COMPLETE THE FOLLOWING:
A: From the oil-filter thread, extract everything from "Engine oilers /" down to "steam engine cylinders.", copying it word for word.
B: List every oil-cleaning or lubrication method that appears in the timeline in the oil-filter thread.
C: Proceed with the oil-filter thread from the point where it stops.

SOURCE EXTRACT:

-- begin --

How did engines clean oil before oil filters?

Joined
Sep 5, 2021
Messages
1,423
Can anyone provide some insight on what any other types of filtration or oil cleaning was used before 1922, when the first Purolator canister filter came out. Below is a timeline I put together from some online reading but would like to see what the BITOG community can add.

Modern Spin on Oil Filter (50's to present)->

Cartridge filters (30's to present) ->

Sealed canister filters (20's to 30's) ->

Sump oil Screens/mesh used before filters? (?? to present) ->

Engine oilers / lubricators (total-loss system) were used to feed friction areas oil on 2 cycle engines (advent of the combustion engine to steam era?)

From what I could gather, screens and meshes were used on Brass Era wet sump engines. Not that those were serviceable, they were just catastrophic failure protection. Those engines that didn't have any protection, that was it, deal with the wear and change your oil often?

For example: The Model A didn't have an engine oil filter, just a screen in the oil pump. The 1903 Olds Runabout was a 2 stroke, used oilers, like hit and miss farm engines and steam engine cylinders.
 
Last edited:
Joined
Jan 9, 2016
Messages
573
Location
Cheshire, England
My very first car had no filter, only a centrifugal oil cleaner and judging by the sludge it collected it seemed to work reasonably effectively.

-- end --

Records from a data collection:

-- begin --

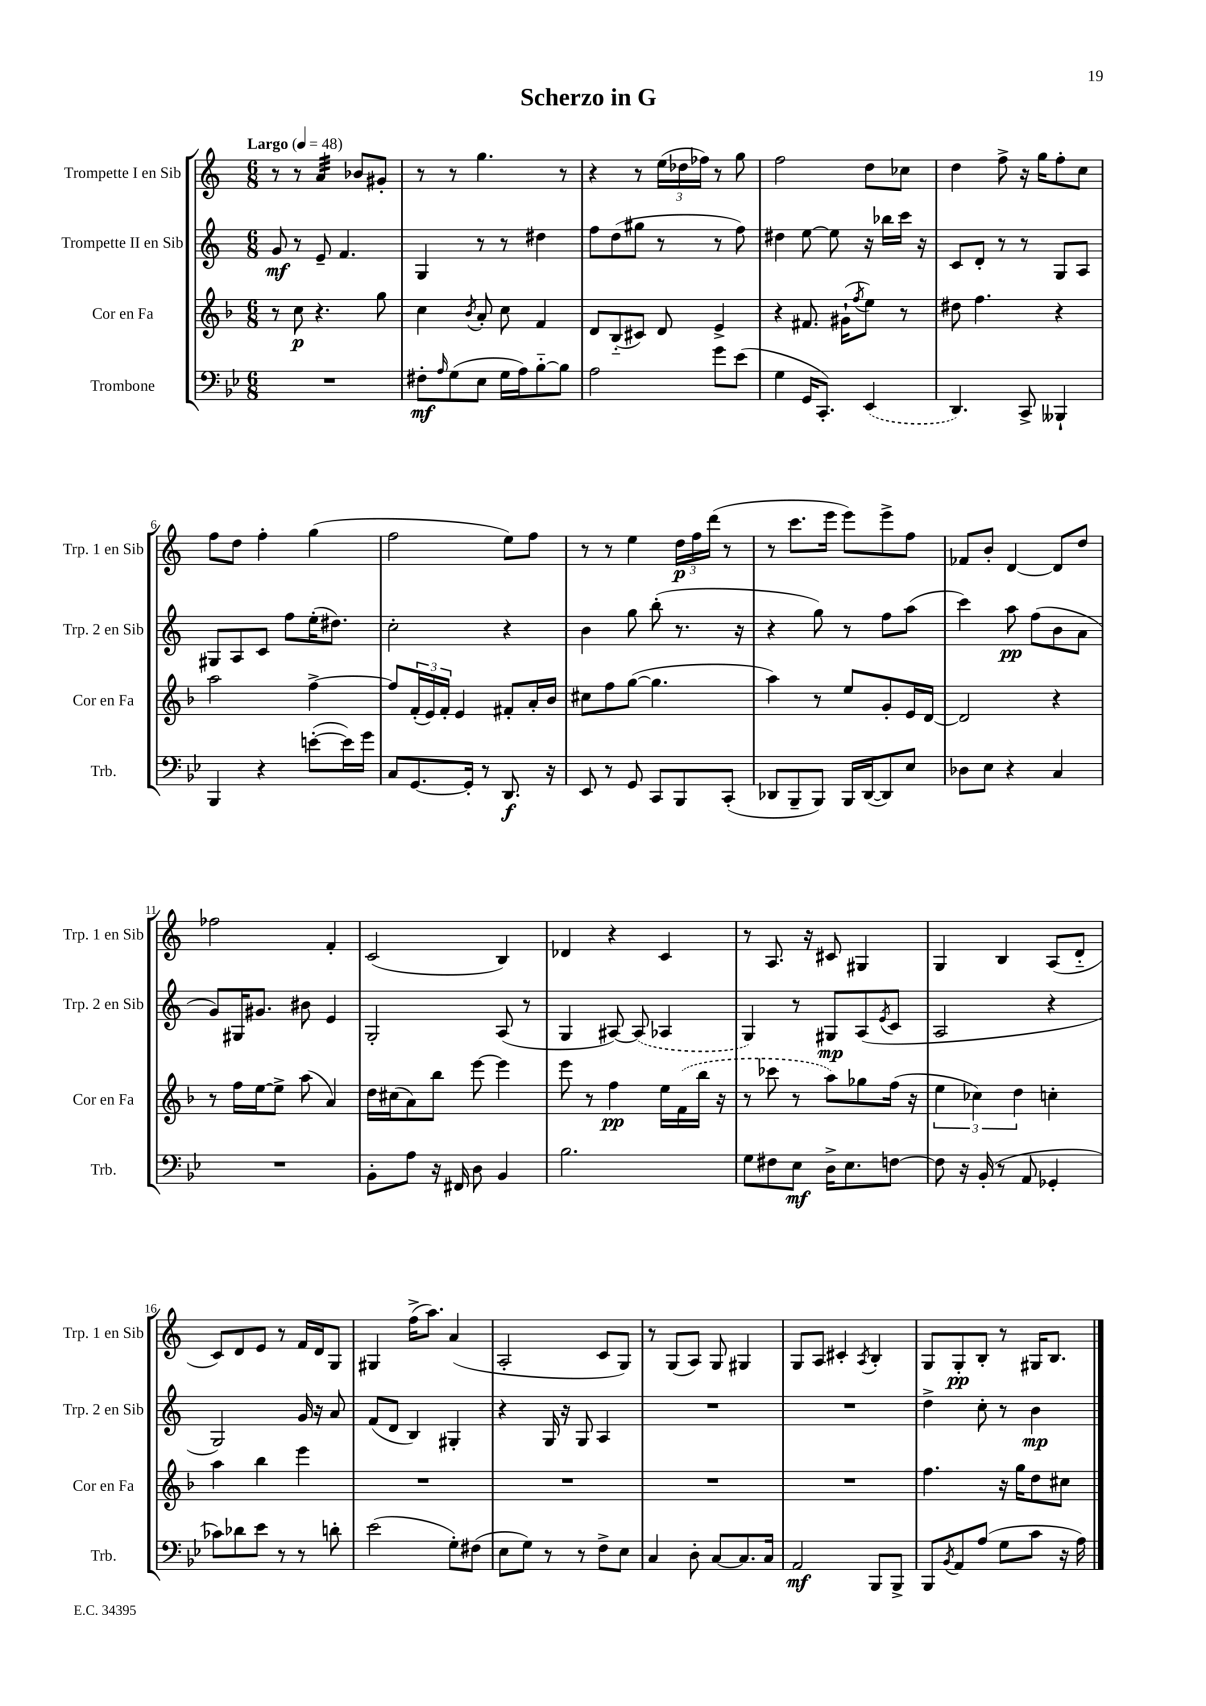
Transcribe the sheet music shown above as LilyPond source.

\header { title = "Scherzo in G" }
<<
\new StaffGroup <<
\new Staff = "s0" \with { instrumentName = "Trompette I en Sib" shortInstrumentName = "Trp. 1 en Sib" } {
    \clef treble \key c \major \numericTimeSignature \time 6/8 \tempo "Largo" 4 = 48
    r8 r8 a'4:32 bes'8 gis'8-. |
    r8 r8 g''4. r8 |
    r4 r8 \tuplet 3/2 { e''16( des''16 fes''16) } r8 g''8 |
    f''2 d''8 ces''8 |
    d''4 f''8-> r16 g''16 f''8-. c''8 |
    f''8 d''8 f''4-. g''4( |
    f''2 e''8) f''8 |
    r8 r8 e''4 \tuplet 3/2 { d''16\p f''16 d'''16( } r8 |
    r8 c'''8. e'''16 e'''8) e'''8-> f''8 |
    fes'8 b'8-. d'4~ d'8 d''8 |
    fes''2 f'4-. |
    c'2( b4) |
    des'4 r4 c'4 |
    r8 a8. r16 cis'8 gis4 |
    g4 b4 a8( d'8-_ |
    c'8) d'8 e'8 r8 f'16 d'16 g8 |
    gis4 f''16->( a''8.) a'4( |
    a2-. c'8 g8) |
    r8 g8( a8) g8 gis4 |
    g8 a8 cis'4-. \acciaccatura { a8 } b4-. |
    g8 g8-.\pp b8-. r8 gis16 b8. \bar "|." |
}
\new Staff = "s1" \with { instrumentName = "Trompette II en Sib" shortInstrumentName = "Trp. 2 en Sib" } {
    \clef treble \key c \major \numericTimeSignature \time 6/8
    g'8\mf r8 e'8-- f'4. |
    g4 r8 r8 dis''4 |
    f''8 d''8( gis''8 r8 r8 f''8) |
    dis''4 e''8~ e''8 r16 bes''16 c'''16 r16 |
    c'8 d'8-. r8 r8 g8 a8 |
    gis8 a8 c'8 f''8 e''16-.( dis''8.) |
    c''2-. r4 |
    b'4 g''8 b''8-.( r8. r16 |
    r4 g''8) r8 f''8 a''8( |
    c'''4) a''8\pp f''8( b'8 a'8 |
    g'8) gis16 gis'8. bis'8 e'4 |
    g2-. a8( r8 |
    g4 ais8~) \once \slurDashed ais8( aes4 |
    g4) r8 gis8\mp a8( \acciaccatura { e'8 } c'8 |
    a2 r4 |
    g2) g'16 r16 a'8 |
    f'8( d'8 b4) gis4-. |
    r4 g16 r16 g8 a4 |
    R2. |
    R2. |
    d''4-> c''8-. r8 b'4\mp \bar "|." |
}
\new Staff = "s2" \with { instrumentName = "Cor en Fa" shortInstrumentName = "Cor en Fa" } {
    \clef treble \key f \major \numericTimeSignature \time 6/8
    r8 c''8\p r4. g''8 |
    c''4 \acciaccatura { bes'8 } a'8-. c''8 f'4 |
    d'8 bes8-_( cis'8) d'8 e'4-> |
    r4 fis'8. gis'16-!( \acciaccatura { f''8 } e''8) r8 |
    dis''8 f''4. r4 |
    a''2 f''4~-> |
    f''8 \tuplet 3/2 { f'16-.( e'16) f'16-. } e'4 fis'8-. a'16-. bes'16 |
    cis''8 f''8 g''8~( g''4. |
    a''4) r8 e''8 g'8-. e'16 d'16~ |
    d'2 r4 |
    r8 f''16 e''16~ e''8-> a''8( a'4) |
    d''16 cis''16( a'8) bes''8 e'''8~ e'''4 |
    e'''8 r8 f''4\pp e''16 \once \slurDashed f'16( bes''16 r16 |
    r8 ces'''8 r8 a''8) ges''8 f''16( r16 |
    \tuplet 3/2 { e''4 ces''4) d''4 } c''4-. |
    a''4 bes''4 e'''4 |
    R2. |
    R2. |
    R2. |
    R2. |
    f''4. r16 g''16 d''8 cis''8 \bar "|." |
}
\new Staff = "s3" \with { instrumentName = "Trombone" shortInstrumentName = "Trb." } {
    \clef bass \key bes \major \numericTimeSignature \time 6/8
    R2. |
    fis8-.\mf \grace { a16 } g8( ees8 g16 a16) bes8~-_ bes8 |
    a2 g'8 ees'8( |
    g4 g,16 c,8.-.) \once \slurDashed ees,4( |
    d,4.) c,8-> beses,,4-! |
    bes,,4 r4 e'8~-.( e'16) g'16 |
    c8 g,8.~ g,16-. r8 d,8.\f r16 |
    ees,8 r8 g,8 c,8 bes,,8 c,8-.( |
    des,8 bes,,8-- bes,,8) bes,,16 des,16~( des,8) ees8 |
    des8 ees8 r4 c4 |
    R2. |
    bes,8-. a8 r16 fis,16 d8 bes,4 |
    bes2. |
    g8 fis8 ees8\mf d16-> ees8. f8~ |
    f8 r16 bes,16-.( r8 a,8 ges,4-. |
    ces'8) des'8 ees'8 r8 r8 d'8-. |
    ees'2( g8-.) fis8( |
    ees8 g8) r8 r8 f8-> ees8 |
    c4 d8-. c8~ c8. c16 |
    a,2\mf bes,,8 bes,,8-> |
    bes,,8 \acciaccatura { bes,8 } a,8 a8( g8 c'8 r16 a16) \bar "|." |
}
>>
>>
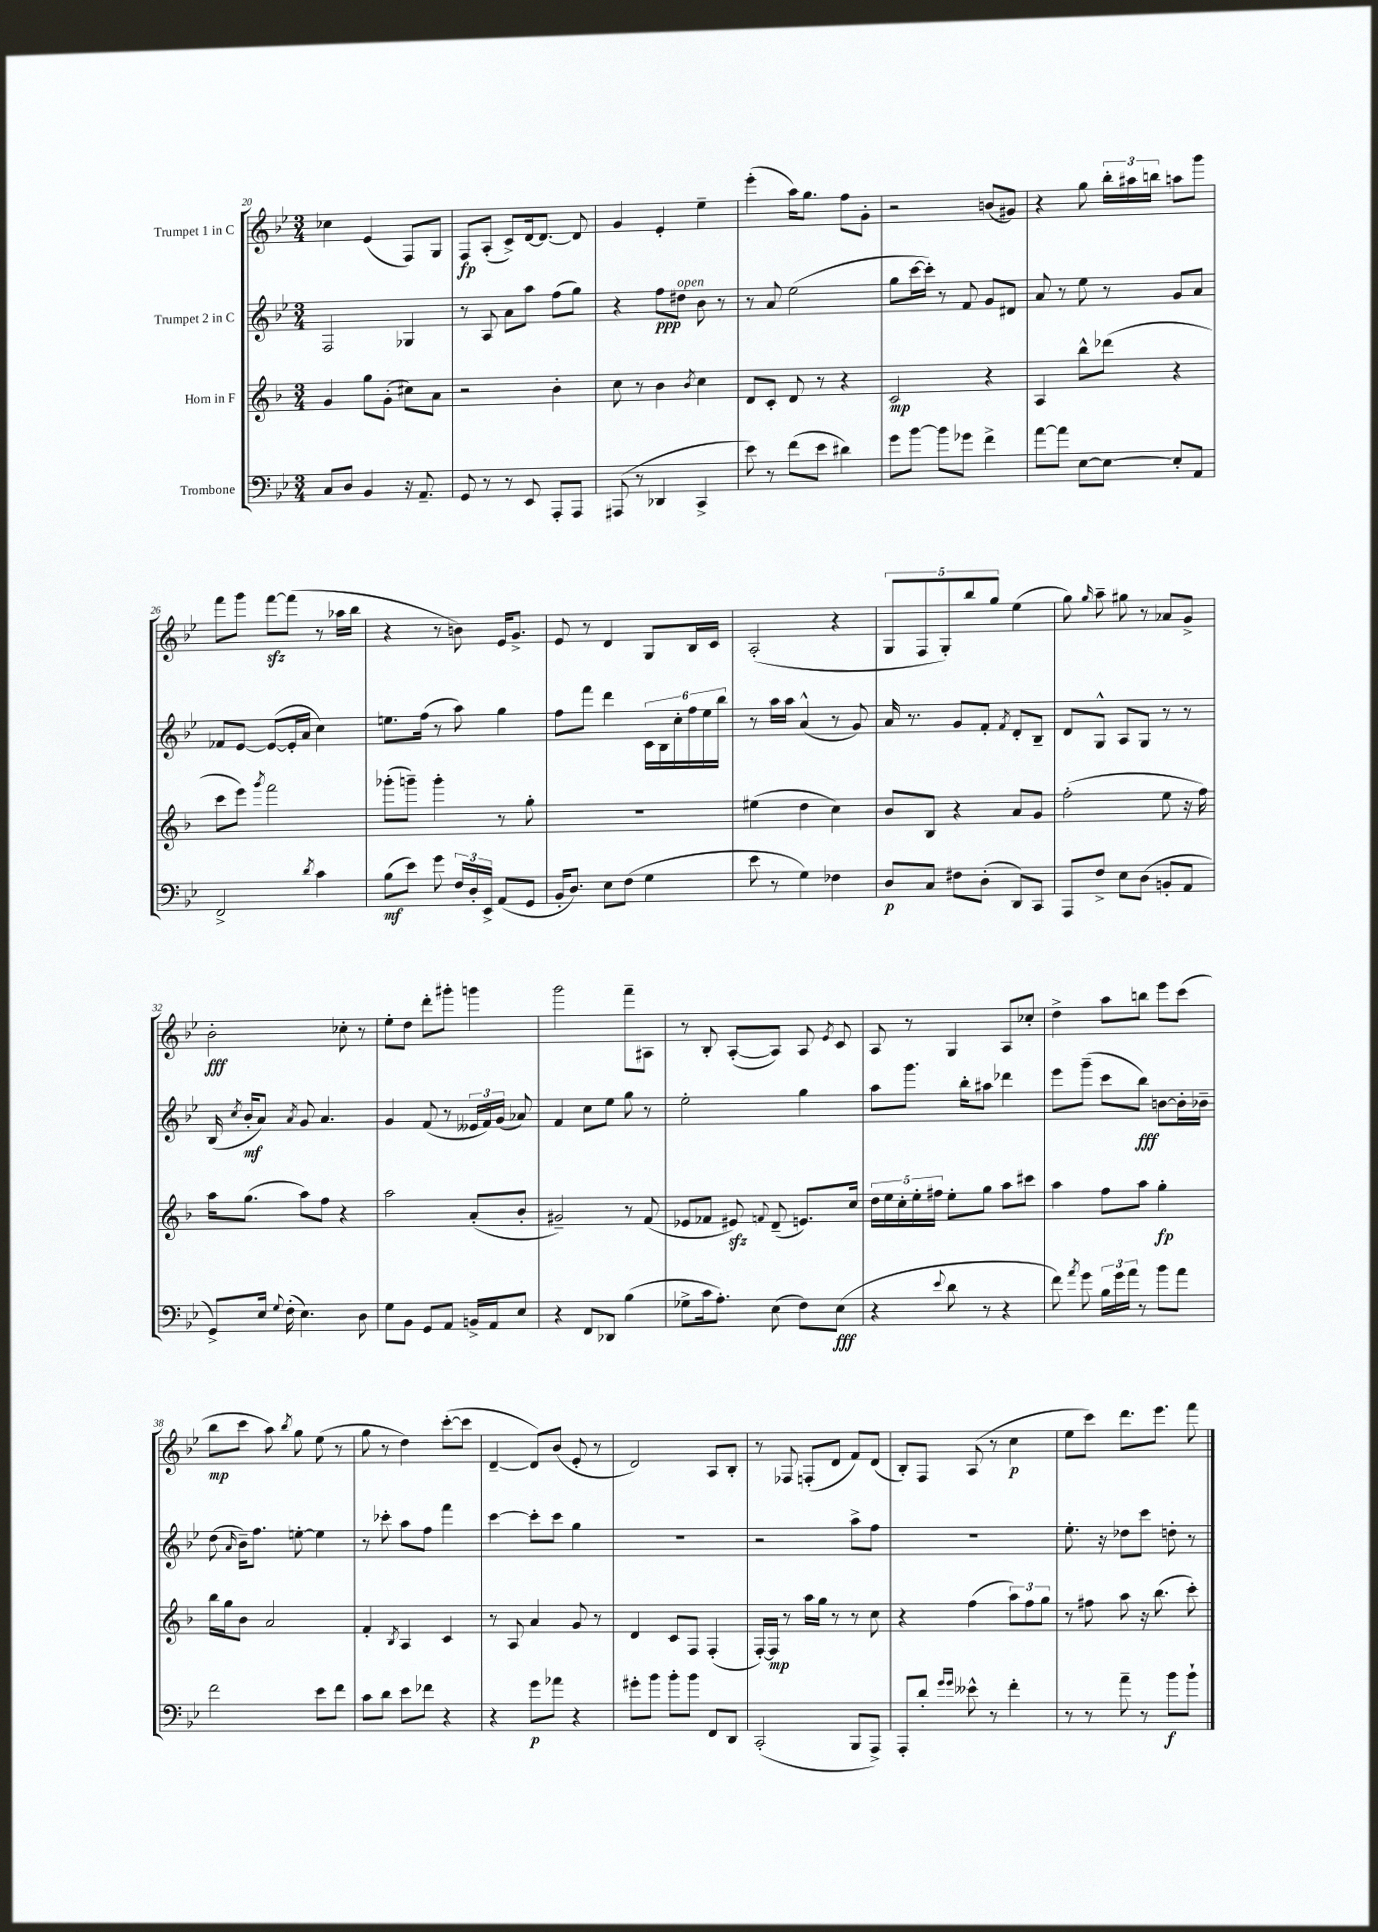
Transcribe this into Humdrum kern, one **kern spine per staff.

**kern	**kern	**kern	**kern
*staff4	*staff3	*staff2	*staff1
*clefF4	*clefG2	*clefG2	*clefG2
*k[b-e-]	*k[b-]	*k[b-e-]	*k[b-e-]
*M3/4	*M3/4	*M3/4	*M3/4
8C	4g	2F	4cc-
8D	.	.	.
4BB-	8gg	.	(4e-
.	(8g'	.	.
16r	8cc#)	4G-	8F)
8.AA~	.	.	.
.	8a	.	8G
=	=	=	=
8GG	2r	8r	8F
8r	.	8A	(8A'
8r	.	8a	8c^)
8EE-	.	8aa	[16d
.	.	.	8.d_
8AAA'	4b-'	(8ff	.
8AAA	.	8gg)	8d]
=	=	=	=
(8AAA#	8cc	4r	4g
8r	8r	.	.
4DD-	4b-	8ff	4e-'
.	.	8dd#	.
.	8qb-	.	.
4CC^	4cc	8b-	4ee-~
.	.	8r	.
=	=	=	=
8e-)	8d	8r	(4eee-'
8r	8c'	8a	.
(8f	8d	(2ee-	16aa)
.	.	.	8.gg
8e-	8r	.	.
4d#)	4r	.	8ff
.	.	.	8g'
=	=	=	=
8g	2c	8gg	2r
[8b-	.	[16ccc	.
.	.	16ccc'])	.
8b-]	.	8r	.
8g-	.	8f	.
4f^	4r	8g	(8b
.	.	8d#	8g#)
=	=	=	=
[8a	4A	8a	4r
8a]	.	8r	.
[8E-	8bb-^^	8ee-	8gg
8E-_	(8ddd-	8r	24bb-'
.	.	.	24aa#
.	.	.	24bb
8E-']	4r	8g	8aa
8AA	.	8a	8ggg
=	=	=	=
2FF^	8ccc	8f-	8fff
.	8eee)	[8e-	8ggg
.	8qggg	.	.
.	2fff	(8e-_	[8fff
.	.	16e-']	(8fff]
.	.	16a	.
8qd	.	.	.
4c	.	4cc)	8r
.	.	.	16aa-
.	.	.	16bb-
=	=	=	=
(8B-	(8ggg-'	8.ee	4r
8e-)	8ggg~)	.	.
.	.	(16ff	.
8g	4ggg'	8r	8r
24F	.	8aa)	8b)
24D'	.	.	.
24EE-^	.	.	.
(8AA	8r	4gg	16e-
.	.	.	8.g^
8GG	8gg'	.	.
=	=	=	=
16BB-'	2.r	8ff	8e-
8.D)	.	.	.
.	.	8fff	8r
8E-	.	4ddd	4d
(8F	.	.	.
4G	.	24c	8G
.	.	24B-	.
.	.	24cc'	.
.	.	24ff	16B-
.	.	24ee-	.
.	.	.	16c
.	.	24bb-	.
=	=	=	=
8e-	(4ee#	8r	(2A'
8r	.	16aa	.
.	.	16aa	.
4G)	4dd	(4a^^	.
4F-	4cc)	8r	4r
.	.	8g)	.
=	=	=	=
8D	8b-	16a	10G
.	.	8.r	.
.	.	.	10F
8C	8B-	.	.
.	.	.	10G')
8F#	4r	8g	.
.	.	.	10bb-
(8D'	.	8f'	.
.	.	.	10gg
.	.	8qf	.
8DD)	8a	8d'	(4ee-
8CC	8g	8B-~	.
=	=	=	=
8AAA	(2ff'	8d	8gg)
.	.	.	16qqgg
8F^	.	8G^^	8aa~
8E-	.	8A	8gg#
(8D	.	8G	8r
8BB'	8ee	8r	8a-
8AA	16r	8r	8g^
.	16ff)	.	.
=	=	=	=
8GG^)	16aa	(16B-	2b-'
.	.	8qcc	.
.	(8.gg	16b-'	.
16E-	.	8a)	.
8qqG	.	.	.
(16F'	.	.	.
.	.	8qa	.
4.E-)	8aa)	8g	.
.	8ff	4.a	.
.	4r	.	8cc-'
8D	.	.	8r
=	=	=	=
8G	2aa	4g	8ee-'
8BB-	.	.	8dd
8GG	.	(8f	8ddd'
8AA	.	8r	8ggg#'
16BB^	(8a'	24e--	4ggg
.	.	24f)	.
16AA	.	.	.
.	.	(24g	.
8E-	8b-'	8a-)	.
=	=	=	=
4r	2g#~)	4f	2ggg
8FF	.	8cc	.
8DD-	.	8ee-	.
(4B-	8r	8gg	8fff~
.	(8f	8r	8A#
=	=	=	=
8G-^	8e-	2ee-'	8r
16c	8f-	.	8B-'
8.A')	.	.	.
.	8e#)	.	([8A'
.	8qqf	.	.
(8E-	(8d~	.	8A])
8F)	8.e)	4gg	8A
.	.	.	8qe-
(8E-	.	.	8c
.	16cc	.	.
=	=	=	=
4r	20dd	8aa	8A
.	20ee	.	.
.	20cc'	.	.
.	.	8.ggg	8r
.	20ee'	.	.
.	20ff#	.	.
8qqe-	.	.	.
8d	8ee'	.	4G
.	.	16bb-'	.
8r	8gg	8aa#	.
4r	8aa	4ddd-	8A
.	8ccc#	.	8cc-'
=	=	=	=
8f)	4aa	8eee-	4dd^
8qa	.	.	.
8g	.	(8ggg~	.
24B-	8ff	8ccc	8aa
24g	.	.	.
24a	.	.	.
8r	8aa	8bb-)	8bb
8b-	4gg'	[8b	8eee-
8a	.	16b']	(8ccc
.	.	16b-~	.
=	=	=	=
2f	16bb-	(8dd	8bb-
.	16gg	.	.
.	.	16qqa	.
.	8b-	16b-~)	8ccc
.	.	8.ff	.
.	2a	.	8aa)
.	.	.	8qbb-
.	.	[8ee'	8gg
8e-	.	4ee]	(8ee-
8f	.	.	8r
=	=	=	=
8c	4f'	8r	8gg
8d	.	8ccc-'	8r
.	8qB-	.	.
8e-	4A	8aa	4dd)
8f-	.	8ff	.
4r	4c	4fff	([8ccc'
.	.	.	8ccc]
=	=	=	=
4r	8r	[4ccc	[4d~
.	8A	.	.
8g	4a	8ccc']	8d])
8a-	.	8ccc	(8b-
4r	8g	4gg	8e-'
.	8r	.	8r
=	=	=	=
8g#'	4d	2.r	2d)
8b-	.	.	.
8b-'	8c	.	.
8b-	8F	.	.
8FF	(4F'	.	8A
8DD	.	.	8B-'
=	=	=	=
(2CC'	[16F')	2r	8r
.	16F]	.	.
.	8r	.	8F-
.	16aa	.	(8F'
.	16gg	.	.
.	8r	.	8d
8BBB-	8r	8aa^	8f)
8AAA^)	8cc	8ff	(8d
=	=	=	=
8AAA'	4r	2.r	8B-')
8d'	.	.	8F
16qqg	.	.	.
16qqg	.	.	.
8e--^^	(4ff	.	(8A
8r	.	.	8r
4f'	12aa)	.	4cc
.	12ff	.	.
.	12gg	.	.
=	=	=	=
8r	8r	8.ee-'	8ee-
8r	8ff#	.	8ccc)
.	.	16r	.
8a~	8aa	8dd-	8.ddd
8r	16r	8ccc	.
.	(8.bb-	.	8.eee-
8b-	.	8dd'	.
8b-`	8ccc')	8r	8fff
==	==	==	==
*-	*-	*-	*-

-- end --

RESPONSES FOR EACH TASK:
A:
Engine oilers / lubricators (total-loss system) were used to feed friction areas oil on 2 cycle engines (advent of the combustion engine to steam era?)

From what I could gather, screens and meshes were used on Brass Era wet sump engines. Not that those were serviceable, they were just catastrophic failure protection. Those engines that didn't have any protection, that was it, deal with the wear and change your oil often?

For example: The Model A didn't have an engine oil filter, just a screen in the oil pump. The 1903 Olds Runabout was a 2 stroke, used oilers, like hit and miss farm engines and steam engine cylinders.

B:
- Modern spin-on oil filter
- Cartridge filters
- Sealed canister filters
- Sump oil screens/mesh
- Engine oilers/lubricators (total-loss system)

C:
I know that BMW motorcycle engines a few generations older than mine employed a similar principle. The secret for long engine life was to know that you had to periodically clean these devices because once they filled up, they ceased to work. On the car it was a relatively simple operation of removing a circular plate, but the motorcycle engine needed a substantial strip down.

One of the most successful motorcycle engines ever made relied on splash lubrication and had a coarse metal screen that figuratively speaking would only stop half bricks.
 

Owen Lucas

Thread starter
Joined
Sep 5, 2021
Messages
1,423
My very first car had no filter, only a centrifugal oil cleaner and judging by the sludge it collected it seemed to work reasonably effectively.
What kind of car was that if you don't mind me asking? I'm interested in seeing what a centrifugal system looks like.
 
Joined
Jan 9, 2016
Messages
573
Location
Cheshire, England
What kind of car was that if you don't mind me asking? I'm interested in seeing what a centrifugal system looks like.

It was the original fiat 500 back in the 60's. This was the plate that had to be removed to be cleaned out. The filter was built into the crankshaft pulley which was hollow to allow oil to enter in the centre and be spun out wards as the pulley rotated. Very simple really.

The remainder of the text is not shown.